▶ **Problem requirements**
Rewrite all the entries below, swapping each "collector number" for "field number" and leaving everything else as it is.

▶ **Excerpted data**
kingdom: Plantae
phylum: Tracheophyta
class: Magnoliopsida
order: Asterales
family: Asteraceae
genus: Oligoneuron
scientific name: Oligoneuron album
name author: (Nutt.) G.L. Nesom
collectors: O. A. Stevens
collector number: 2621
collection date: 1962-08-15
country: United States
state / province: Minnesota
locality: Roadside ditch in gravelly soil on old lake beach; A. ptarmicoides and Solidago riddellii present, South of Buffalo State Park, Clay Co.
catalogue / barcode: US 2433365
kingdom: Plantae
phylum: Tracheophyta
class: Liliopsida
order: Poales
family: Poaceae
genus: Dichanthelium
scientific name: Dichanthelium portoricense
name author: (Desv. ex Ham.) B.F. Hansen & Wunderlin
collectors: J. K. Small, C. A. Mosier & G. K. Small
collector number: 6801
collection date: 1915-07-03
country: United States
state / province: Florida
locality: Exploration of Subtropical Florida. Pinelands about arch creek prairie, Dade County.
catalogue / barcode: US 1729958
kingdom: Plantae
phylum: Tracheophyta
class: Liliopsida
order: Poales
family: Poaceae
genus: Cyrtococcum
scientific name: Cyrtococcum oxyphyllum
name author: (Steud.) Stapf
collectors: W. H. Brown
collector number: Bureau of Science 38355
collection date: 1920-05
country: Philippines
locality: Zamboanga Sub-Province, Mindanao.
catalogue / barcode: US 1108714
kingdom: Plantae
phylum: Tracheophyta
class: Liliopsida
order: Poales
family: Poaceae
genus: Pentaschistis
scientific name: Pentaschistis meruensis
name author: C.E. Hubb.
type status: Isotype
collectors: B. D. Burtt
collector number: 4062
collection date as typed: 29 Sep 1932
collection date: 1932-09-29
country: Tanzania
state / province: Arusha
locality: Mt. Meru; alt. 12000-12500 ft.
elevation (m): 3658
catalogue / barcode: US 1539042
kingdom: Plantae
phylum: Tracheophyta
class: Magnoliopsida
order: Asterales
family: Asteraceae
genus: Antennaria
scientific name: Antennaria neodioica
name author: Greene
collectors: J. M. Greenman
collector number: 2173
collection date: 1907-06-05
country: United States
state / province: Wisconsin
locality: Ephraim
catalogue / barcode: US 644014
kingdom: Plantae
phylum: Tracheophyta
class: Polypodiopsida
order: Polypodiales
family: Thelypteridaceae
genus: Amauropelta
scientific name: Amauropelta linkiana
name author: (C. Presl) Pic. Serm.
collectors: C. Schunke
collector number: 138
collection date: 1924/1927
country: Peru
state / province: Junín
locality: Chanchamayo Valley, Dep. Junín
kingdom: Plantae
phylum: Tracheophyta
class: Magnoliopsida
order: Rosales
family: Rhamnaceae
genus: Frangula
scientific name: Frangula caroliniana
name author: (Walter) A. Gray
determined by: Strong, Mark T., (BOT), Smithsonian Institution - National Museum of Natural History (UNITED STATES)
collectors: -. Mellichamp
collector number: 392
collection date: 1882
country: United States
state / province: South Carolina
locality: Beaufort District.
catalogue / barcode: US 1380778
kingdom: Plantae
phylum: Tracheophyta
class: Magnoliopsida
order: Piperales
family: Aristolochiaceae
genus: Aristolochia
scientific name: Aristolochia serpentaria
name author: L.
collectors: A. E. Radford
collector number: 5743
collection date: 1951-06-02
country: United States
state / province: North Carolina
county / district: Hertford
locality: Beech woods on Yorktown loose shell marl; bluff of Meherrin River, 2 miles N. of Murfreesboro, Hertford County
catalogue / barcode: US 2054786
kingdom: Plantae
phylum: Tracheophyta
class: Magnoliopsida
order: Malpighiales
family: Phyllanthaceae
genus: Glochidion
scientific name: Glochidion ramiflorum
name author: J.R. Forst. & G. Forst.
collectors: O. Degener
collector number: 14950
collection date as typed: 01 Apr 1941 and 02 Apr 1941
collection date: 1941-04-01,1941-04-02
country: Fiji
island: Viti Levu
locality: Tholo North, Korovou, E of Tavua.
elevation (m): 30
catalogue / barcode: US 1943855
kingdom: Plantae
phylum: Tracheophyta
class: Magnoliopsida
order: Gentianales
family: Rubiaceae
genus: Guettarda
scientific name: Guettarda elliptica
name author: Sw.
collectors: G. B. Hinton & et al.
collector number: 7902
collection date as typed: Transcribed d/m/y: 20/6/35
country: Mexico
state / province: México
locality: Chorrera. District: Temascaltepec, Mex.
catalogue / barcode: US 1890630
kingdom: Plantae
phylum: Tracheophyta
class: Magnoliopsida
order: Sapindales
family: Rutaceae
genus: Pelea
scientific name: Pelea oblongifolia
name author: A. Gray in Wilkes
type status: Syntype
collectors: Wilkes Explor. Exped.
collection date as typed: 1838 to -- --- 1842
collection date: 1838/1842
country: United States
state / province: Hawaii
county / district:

▶ **Worked answer**
kingdom: Plantae
phylum: Tracheophyta
class: Magnoliopsida
order: Asterales
family: Asteraceae
genus: Oligoneuron
scientific name: Oligoneuron album
name author: (Nutt.) G.L. Nesom
collectors: O. A. Stevens
field number: 2621
collection date: 1962-08-15
country: United States
state / province: Minnesota
locality: Roadside ditch in gravelly soil on old lake beach; A. ptarmicoides and Solidago riddellii present, South of Buffalo State Park, Clay Co.
catalogue / barcode: US 2433365
kingdom: Plantae
phylum: Tracheophyta
class: Liliopsida
order: Poales
family: Poaceae
genus: Dichanthelium
scientific name: Dichanthelium portoricense
name author: (Desv. ex Ham.) B.F. Hansen & Wunderlin
collectors: J. K. Small, C. A. Mosier & G. K. Small
field number: 6801
collection date: 1915-07-03
country: United States
state / province: Florida
locality: Exploration of Subtropical Florida. Pinelands about arch creek prairie, Dade County.
catalogue / barcode: US 1729958
kingdom: Plantae
phylum: Tracheophyta
class: Liliopsida
order: Poales
family: Poaceae
genus: Cyrtococcum
scientific name: Cyrtococcum oxyphyllum
name author: (Steud.) Stapf
collectors: W. H. Brown
field number: Bureau of Science 38355
collection date: 1920-05
country: Philippines
locality: Zamboanga Sub-Province, Mindanao.
catalogue / barcode: US 1108714
kingdom: Plantae
phylum: Tracheophyta
class: Liliopsida
order: Poales
family: Poaceae
genus: Pentaschistis
scientific name: Pentaschistis meruensis
name author: C.E. Hubb.
type status: Isotype
collectors: B. D. Burtt
field number: 4062
collection date as typed: 29 Sep 1932
collection date: 1932-09-29
country: Tanzania
state / province: Arusha
locality: Mt. Meru; alt. 12000-12500 ft.
elevation (m): 3658
catalogue / barcode: US 1539042
kingdom: Plantae
phylum: Tracheophyta
class: Magnoliopsida
order: Asterales
family: Asteraceae
genus: Antennaria
scientific name: Antennaria neodioica
name author: Greene
collectors: J. M. Greenman
field number: 2173
collection date: 1907-06-05
country: United States
state / province: Wisconsin
locality: Ephraim
catalogue / barcode: US 644014
kingdom: Plantae
phylum: Tracheophyta
class: Polypodiopsida
order: Polypodiales
family: Thelypteridaceae
genus: Amauropelta
scientific name: Amauropelta linkiana
name author: (C. Presl) Pic. Serm.
collectors: C. Schunke
field number: 138
collection date: 1924/1927
country: Peru
state / province: Junín
locality: Chanchamayo Valley, Dep. Junín
kingdom: Plantae
phylum: Tracheophyta
class: Magnoliopsida
order: Rosales
family: Rhamnaceae
genus: Frangula
scientific name: Frangula caroliniana
name author: (Walter) A. Gray
determined by: Strong, Mark T., (BOT), Smithsonian Institution - National Museum of Natural History (UNITED STATES)
collectors: -. Mellichamp
field number: 392
collection date: 1882
country: United States
state / province: South Carolina
locality: Beaufort District.
catalogue / barcode: US 1380778
kingdom: Plantae
phylum: Tracheophyta
class: Magnoliopsida
order: Piperales
family: Aristolochiaceae
genus: Aristolochia
scientific name: Aristolochia serpentaria
name author: L.
collectors: A. E. Radford
field number: 5743
collection date: 1951-06-02
country: United States
state / province: North Carolina
county / district: Hertford
locality: Beech woods on Yorktown loose shell marl; bluff of Meherrin River, 2 miles N. of Murfreesboro, Hertford County
catalogue / barcode: US 2054786
kingdom: Plantae
phylum: Tracheophyta
class: Magnoliopsida
order: Malpighiales
family: Phyllanthaceae
genus: Glochidion
scientific name: Glochidion ramiflorum
name author: J.R. Forst. & G. Forst.
collectors: O. Degener
field number: 14950
collection date as typed: 01 Apr 1941 and 02 Apr 1941
collection date: 1941-04-01,1941-04-02
country: Fiji
island: Viti Levu
locality: Tholo North, Korovou, E of Tavua.
elevation (m): 30
catalogue / barcode: US 1943855
kingdom: Plantae
phylum: Tracheophyta
class: Magnoliopsida
order: Gentianales
family: Rubiaceae
genus: Guettarda
scientific name: Guettarda elliptica
name author: Sw.
collectors: G. B. Hinton & et al.
field number: 7902
collection date as typed: Transcribed d/m/y: 20/6/35
country: Mexico
state / province: México
locality: Chorrera. District: Temascaltepec, Mex.
catalogue / barcode: US 1890630
kingdom: Plantae
phylum: Tracheophyta
class: Magnoliopsida
order: Sapindales
family: Rutaceae
genus: Pelea
scientific name: Pelea oblongifolia
name author: A. Gray in Wilkes
type status: Syntype
collectors: Wilkes Explor. Exped.
collection date as typed: 1838 to -- --- 1842
collection date: 1838/1842
country: United States
state / province: Hawaii
county / district:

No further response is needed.